Que reproche vraiment Universal à DistroKid ?
Universal Music Group a déposé une plainte de 52 pages contre DistroKid devant un tribunal fédéral du Delaware le 15 septembre 2026, et le dossier ressemble à l'audit d'un système à la dérive. Universal accuse le distributeur d'avoir laissé circuler des milliers de versions non autorisées de ses enregistrements, remixes non licenciés, morceaux à vitesse modifiée, samples utilisés sans droits, et d'avoir continué à en distribuer certains même après des notifications de retrait pour infraction au droit d'auteur. Pour illustrer l'ampleur du phénomène, la plainte cite un seul compte, « Lofi Chill », qui a mis en ligne 4 562 morceaux en douze mois.
La plainte d'Universal qualifie ce rythme de publication d'« impossible pour un musicien humain ».
Comment un pipeline de morceaux IA vide-t-il une cagnotte de royalties partagée ?
Le chiffre le plus révélateur se trouve plus loin dans le dossier. Une analyse citée dans la plainte montre que plus de 97% des morceaux de la playlist « Chill Flow Radio » et plus de 98% de « Mellow Vibes Radio », toutes deux distribuées par DistroKid, ont été générés avec l'outil IA Suno. Le modèle de rémunération du streaming fonctionne comme une cagnotte commune : chaque plateforme répartit ses revenus d'abonnement et de publicité au prorata de la part de streams captée par chaque titre dans le mois.
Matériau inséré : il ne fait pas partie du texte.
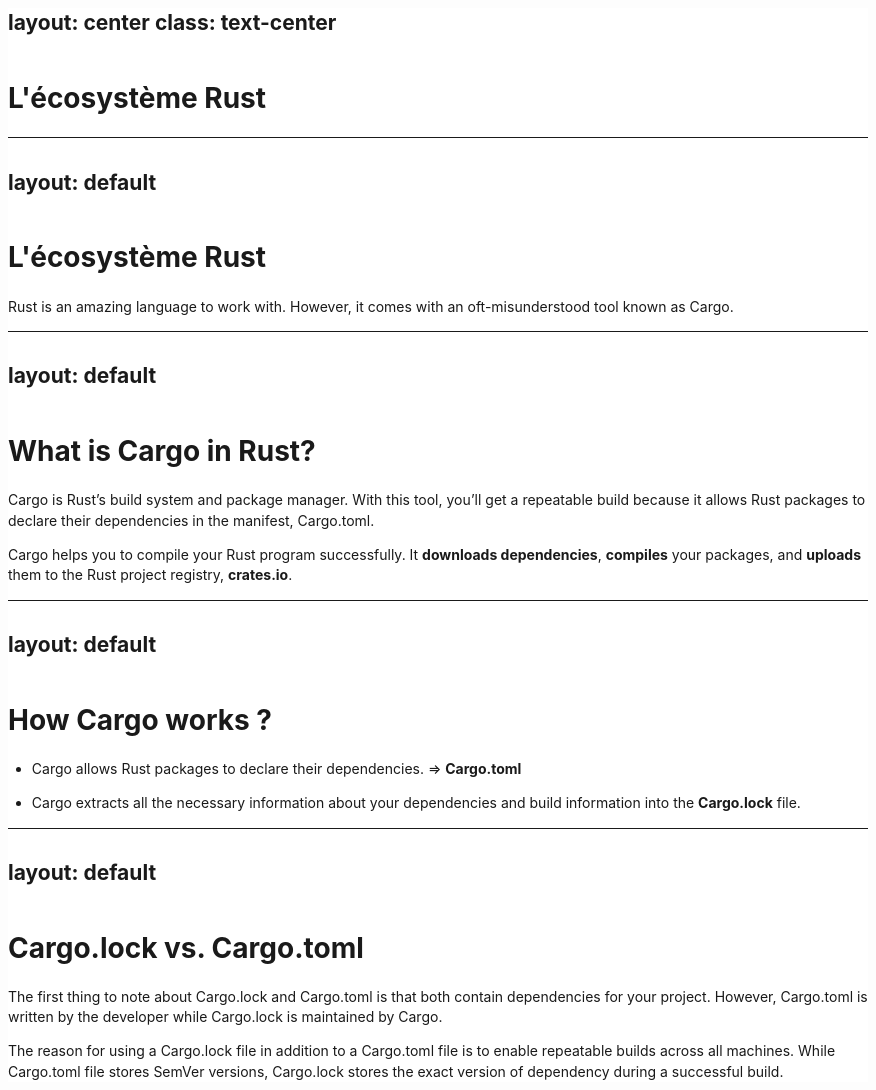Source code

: layout: center
class: text-center
---



# L'écosystème Rust
---
layout: default
---

# L'écosystème Rust

Rust is an amazing language to work with. However, it comes with an oft-misunderstood tool known as Cargo.


---
layout: default
---
# What is Cargo in Rust?

Cargo is Rust’s build system and package manager. With this tool, you’ll get a repeatable build because it allows Rust packages to declare their dependencies in the manifest, Cargo.toml.

Cargo helps you to compile your Rust program successfully. It **downloads dependencies**, **compiles** your packages, and **uploads** them to the Rust project registry, **crates.io**.


---
layout: default
---
# How Cargo works ?

- Cargo allows Rust packages to declare their dependencies. => **Cargo.toml**

- Cargo extracts all the necessary information about your dependencies and build information into the **Cargo.lock** file.

---
layout: default
---
# Cargo.lock vs. Cargo.toml

The first thing to note about Cargo.lock and Cargo.toml is that both contain dependencies for your project. However, Cargo.toml is written by the developer while Cargo.lock is maintained by Cargo.

The reason for using a Cargo.lock file in addition to a Cargo.toml file is to enable repeatable builds across all machines. While Cargo.toml file stores SemVer versions, Cargo.lock stores the exact version of dependency during a successful build.
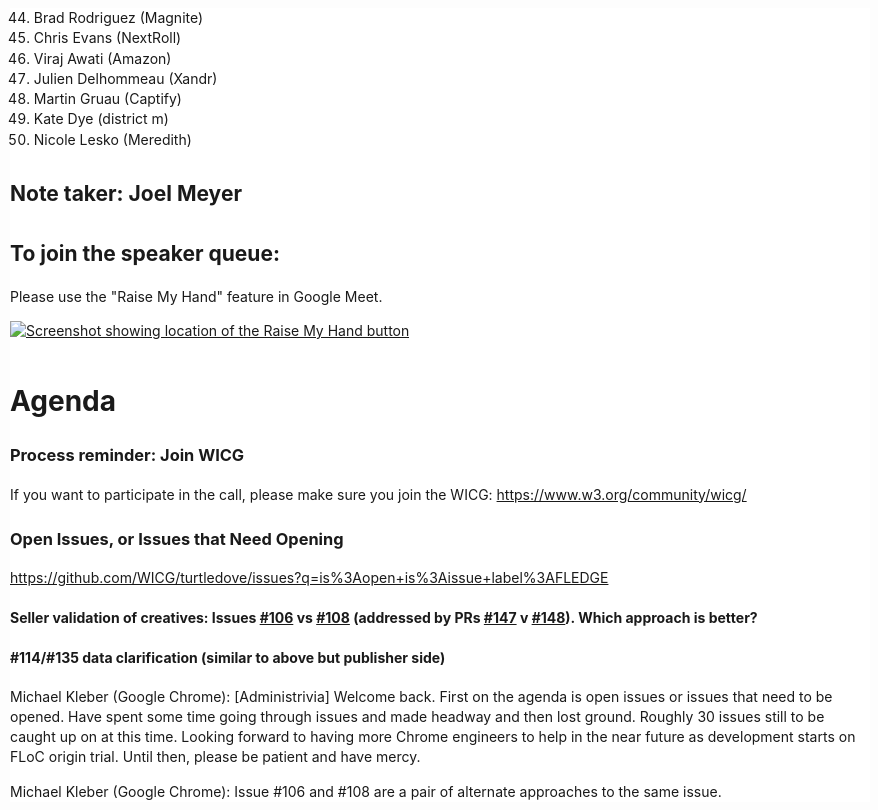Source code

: 44. Brad Rodriguez (Magnite)
45. Chris Evans (NextRoll)
46. Viraj Awati (Amazon)
47. Julien Delhommeau (Xandr)
48. Martin Gruau (Captify)
49. Kate Dye (district m)
50. Nicole Lesko (Meredith)


## Note taker: Joel Meyer


## To join the speaker queue:

Please use the "Raise My Hand" feature in Google Meet.



[<img src="https://i.insider.com/5fc55f5350e71a00115580e8?width=700" alt="Screenshot showing location of the Raise My Hand button">](https://www.businessinsider.com/how-to-raise-hand-on-google-meet)



# Agenda


### Process reminder: Join WICG

If you want to participate in the call, please make sure you join the WICG: https://www.w3.org/community/wicg/


### Open Issues, or Issues that Need Opening

https://github.com/WICG/turtledove/issues?q=is%3Aopen+is%3Aissue+label%3AFLEDGE


#### Seller validation of creatives: Issues [#106](https://github.com/WICG/turtledove/issues/106) vs [#108](https://github.com/WICG/turtledove/issues/108) (addressed by PRs [#147](https://github.com/WICG/turtledove/pull/147) v [#148](https://github.com/WICG/turtledove/pull/148)).  Which approach is better?


#### #114/#135 data clarification (similar to above but publisher side)

Michael Kleber (Google Chrome): [Administrivia] Welcome back. First on the agenda is open issues or issues that need to be opened. Have spent some time going through issues and made headway and then lost ground. Roughly 30 issues still to be caught up on at this time. Looking forward to having more Chrome engineers to help in the near future as development starts on FLoC origin trial. Until then, please be patient and have mercy.

Michael Kleber (Google Chrome): Issue #106 and #108 are a pair of alternate approaches to the same issue.
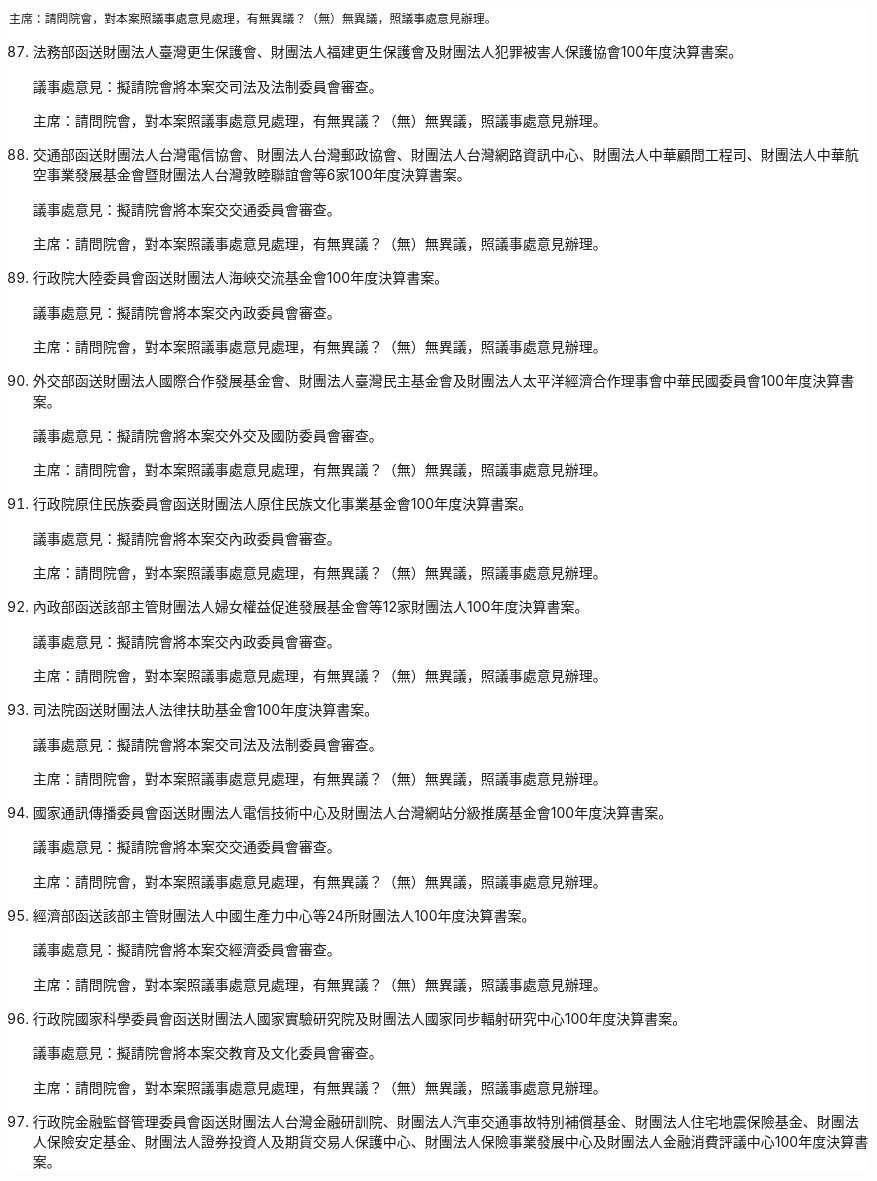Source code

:     主席：請問院會，對本案照議事處意見處理，有無異議？（無）無異議，照議事處意見辦理。

87. 法務部函送財團法人臺灣更生保護會、財團法人福建更生保護會及財團法人犯罪被害人保護協會100年度決算書案。

    議事處意見：擬請院會將本案交司法及法制委員會審查。

    主席：請問院會，對本案照議事處意見處理，有無異議？（無）無異議，照議事處意見辦理。

88. 交通部函送財團法人台灣電信協會、財團法人台灣郵政協會、財團法人台灣網路資訊中心、財團法人中華顧問工程司、財團法人中華航空事業發展基金會暨財團法人台灣敦睦聯誼會等6家100年度決算書案。

    議事處意見：擬請院會將本案交交通委員會審查。

    主席：請問院會，對本案照議事處意見處理，有無異議？（無）無異議，照議事處意見辦理。

89. 行政院大陸委員會函送財團法人海峽交流基金會100年度決算書案。

    議事處意見：擬請院會將本案交內政委員會審查。

    主席：請問院會，對本案照議事處意見處理，有無異議？（無）無異議，照議事處意見辦理。

90. 外交部函送財團法人國際合作發展基金會、財團法人臺灣民主基金會及財團法人太平洋經濟合作理事會中華民國委員會100年度決算書案。

    議事處意見：擬請院會將本案交外交及國防委員會審查。

    主席：請問院會，對本案照議事處意見處理，有無異議？（無）無異議，照議事處意見辦理。

91. 行政院原住民族委員會函送財團法人原住民族文化事業基金會100年度決算書案。

    議事處意見：擬請院會將本案交內政委員會審查。

    主席：請問院會，對本案照議事處意見處理，有無異議？（無）無異議，照議事處意見辦理。

92. 內政部函送該部主管財團法人婦女權益促進發展基金會等12家財團法人100年度決算書案。

    議事處意見：擬請院會將本案交內政委員會審查。

    主席：請問院會，對本案照議事處意見處理，有無異議？（無）無異議，照議事處意見辦理。

93. 司法院函送財團法人法律扶助基金會100年度決算書案。

    議事處意見：擬請院會將本案交司法及法制委員會審查。

    主席：請問院會，對本案照議事處意見處理，有無異議？（無）無異議，照議事處意見辦理。

94. 國家通訊傳播委員會函送財團法人電信技術中心及財團法人台灣網站分級推廣基金會100年度決算書案。

    議事處意見：擬請院會將本案交交通委員會審查。

    主席：請問院會，對本案照議事處意見處理，有無異議？（無）無異議，照議事處意見辦理。

95. 經濟部函送該部主管財團法人中國生產力中心等24所財團法人100年度決算書案。

    議事處意見：擬請院會將本案交經濟委員會審查。

    主席：請問院會，對本案照議事處意見處理，有無異議？（無）無異議，照議事處意見辦理。

96. 行政院國家科學委員會函送財團法人國家實驗研究院及財團法人國家同步輻射研究中心100年度決算書案。

    議事處意見：擬請院會將本案交教育及文化委員會審查。

    主席：請問院會，對本案照議事處意見處理，有無異議？（無）無異議，照議事處意見辦理。

97. 行政院金融監督管理委員會函送財團法人台灣金融研訓院、財團法人汽車交通事故特別補償基金、財團法人住宅地震保險基金、財團法人保險安定基金、財團法人證券投資人及期貨交易人保護中心、財團法人保險事業發展中心及財團法人金融消費評議中心100年度決算書案。
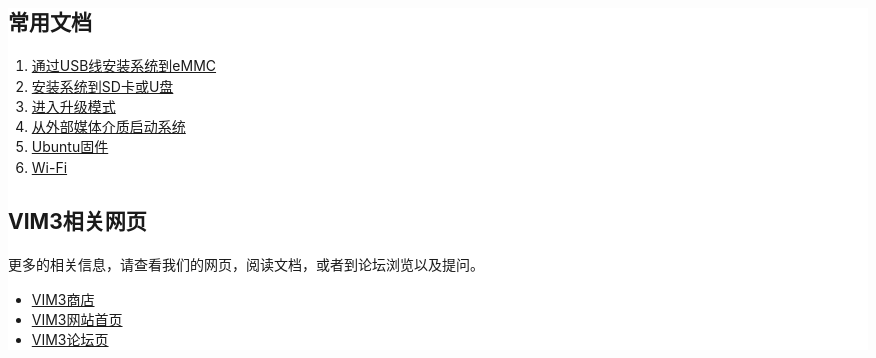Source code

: ## 常用文档

1. [通过USB线安装系统到eMMC](InstallOsIntoEmmc.html)
2. [安装系统到SD卡或U盘](InstallOsIntoSdusb.html)
3. [进入升级模式](BootIntoUpgradeMode.html)
4. [从外部媒体介质启动系统](BootFromExtMedia.html)
5. [Ubuntu固件](Vim1UbuntuFirmware.html)
6. [Wi-Fi](Wifi.html)

## VIM3相关网页
更多的相关信息，请查看我们的网页，阅读文档，或者到论坛浏览以及提问。
* [VIM3商店](https://www.khadas.com/shop?Collection=VIM3&sort=price_descending)
* [VIM3网站首页](https://www.khadas.com/vim)
* [VIM3论坛页](https://forum.khadas.com/c/Khadas-VIM3)              

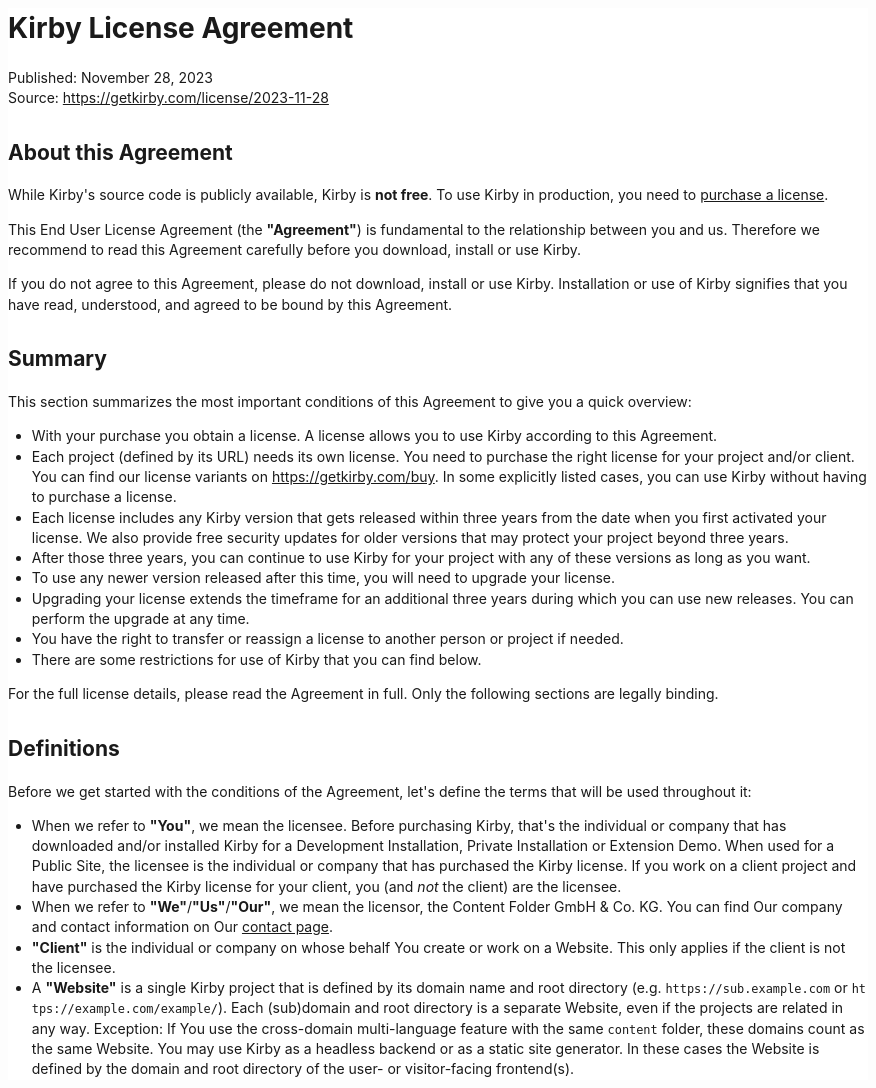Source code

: # Kirby License Agreement

Published: November 28, 2023  
Source: https://getkirby.com/license/2023-11-28

## About this Agreement

While Kirby's source code is publicly available, Kirby is **not free**. To use Kirby in production, you need to [purchase a license](https://getkirby.com/buy).

This End User License Agreement (the **"Agreement"**) is fundamental to the relationship between you and us. Therefore we recommend to read this Agreement carefully before you download, install or use Kirby.

If you do not agree to this Agreement, please do not download, install or use Kirby. Installation or use of Kirby signifies that you have read, understood, and agreed to be bound by this Agreement.

## Summary

This section summarizes the most important conditions of this Agreement to give you a quick overview:

- With your purchase you obtain a license. A license allows you to use Kirby according to this Agreement.
- Each project (defined by its URL) needs its own license. You need to purchase the right license for your project and/or client. You can find our license variants on <https://getkirby.com/buy>. In some explicitly listed cases, you can use Kirby without having to purchase a license.
- Each license includes any Kirby version that gets released within three years from the date when you first activated your license. We also provide free security updates for older versions that may protect your project beyond three years.
- After those three years, you can continue to use Kirby for your project with any of these versions as long as you want.
- To use any newer version released after this time, you will need to upgrade your license.
- Upgrading your license extends the timeframe for an additional three years during which you can use new releases. You can perform the upgrade at any time.
- You have the right to transfer or reassign a license to another person or project if needed.
- There are some restrictions for use of Kirby that you can find below.

For the full license details, please read the Agreement in full. Only the following sections are legally binding.

## Definitions

Before we get started with the conditions of the Agreement, let's define the terms that will be used throughout it:

- When we refer to **"You"**, we mean the licensee. Before purchasing Kirby, that's the individual or company that has downloaded and/or installed Kirby for a Development Installation, Private Installation or Extension Demo. When used for a Public Site, the licensee is the individual or company that has purchased the Kirby license. If you work on a client project and have purchased the Kirby license for your client, you (and _not_ the client) are the licensee.
- When we refer to **"We"**/**"Us"**/**"Our"**, we mean the licensor, the Content Folder GmbH & Co. KG. You can find Our company and contact information on Our [contact page](https://getkirby.com/contact).
- **"Client"** is the individual or company on whose behalf You create or work on a Website. This only applies if the client is not the licensee.
- A **"Website"** is a single Kirby project that is defined by its domain name and root directory (e.g. `https://sub.example.com` or `https://example.com/example/`). Each (sub)domain and root directory is a separate Website, even if the projects are related in any way. Exception: If You use the cross-domain multi-language feature with the same `content` folder, these domains count as the same Website.
  You may use Kirby as a headless backend or as a static site generator. In these cases the Website is defined by the domain and root directory of the user- or visitor-facing frontend(s).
Chaque écoute engrangée par une playlist d'ambiance saturée de remplissage généré par machine est une écoute, et une part de la cagnotte, qui n'ira pas à la sortie d'un producteur humain.
Universal veut-il interdire la musique IA sur le streaming ?
Non, et la plainte le dit noir sur blanc : Universal précise que l'affaire ne porte « pas sur la distribution de musique générée par IA lorsqu'elle est clairement signalée comme telle ». La cible, c'est la tromperie, des morceaux habillés et distribués à l'échelle industrielle pour imiter des sorties classiques et s'infiltrer dans les playlists algorithmiques, ainsi que l'atteinte présumée au catalogue d'Universal. De nombreux producteurs utilisent aujourd'hui des outils IA quelque part dans leur processus, sans le cacher ; ce n'est pas ce que vise cette plainte.
Qu'est-ce qui se joue pour les producteurs qui dépendent de DistroKid ?
DistroKid n'est pas un acteur de niche. Le distributeur écoule environ 30 à 40% de toute la musique nouvellement publiée dans le monde pour plus de 4 millions d'artistes, Spotify détient une participation minoritaire dans la société, et c'est la voie d'accès par défaut au marché pour la plupart des producteurs indépendants de house et de techno qui n'ont pas de label derrière eux. Universal réclame jusqu'à 150 000 dollars par œuvre pour 1 000 enregistrements soumis, soit une demande initiale pouvant atteindre 150 millions de dollars, plus une injonction. Si un tribunal oblige DistroKid à réellement surveiller les comptes qui publient en masse au lieu de se contenter de les traiter, cela change la donne pour chaque producteur dont le chèque de royalties dépend de cette même cagnotte que ces comptes vident discrètement.